REQUIRED ACTIONS -
(A) Answer these questions using the blog post:
(i) In what year did the blogger begin running this blog?
(ii) In what year were the gymnasts threatened with an unfair Olympic ban for doping?
(iii) What tool does the blogger use to try to get to the bottom of events?
(B) Set down the blog post word for word from "Often, I’m just" to "can’t do enough.".

TEXT PROVIDED -
Skip to main content

The loneliness of the long distance blogger




I’m the one individual who has run this blog since 2009.  

Since 1972 I have followed the Soviet and Russian gymnasts through thick and thin. This has included times when virtually no information reached our ears to times when there has been so much information that my brain has felt like it’s exploding.  There have been times when I have had to step back and slow down, others when I have felt I am arguing a vicarious debate for the gymnasts, for example in 2016 when they were threatened with an unfair Olympic ban for doping.  

Sometimes I feel as though I don’t have the right to stop.


These days I’m constantly questioning the rights and wrongs and trying to find a fair way forward that gives readers what they want, me and others a chance to speak our truths, reflects the reality of the sport in Russia, and is respectful towards Ukraine and its suffering.  My blog is about gymnastics, not war, but in order to be critical I need to heed the context.  At present that context includes war.


Often I can’t be critical because it’s too difficult to navigate the grey area between different truths and outright lies (not from the gymnasts who I think almost always speak from their hearts, but bigger lies from supermassive states).  I monitor social media and the internet, and I use Google translate to try to get to the bottom of things that are happening - whether it’s Melnikova’s birthday party on a yacht, Marinov’s struggles with injury or the Russian Government’s decisions to favour digital sport over action on the apparatus.  


Often, I’m just recording what the coaches and gymnasts say - I feel this is important as a historical record, even though I do have to be selective.  And my selectivity will inevitably be flawed.  I’m not paid for doing this, nor do I speak fluent Russian.  It’s hard work even if I do love the gymnasts.  It often feels as though I can’t do enough.  


There are other very good blogs and internet sites who follow the history of the sport, but this is the one that focusses on Russia in all its good, bad, glory and failure.  This is the one that attempts to monitor the narrative of contemporary events in Russian gymnastics, to provide some snapshots that can eventually tell a story of the sport in Russia.

PROVIDED MATERIAL -
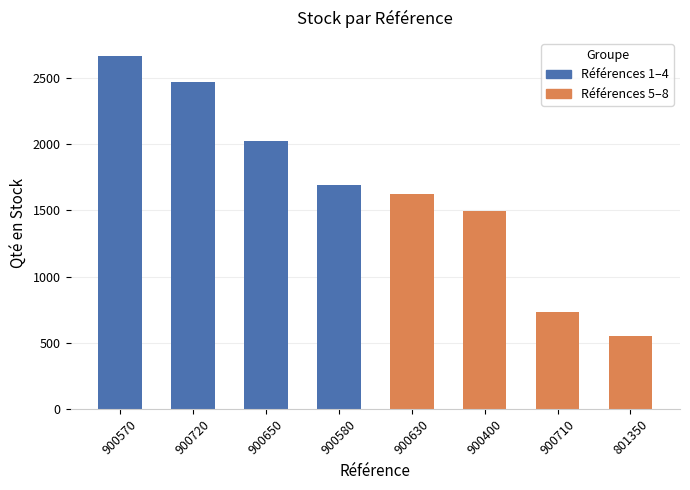

What is the label of the 7th bar from the left?

900710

RESPONSE LIST -
(A)
(i) 2009
(ii) 2016
(iii) Google translate

(B)
Often, I’m just recording what the coaches and gymnasts say - I feel this is important as a historical record, even though I do have to be selective.  And my selectivity will inevitably be flawed.  I’m not paid for doing this, nor do I speak fluent Russian.  It’s hard work even if I do love the gymnasts.  It often feels as though I can’t do enough.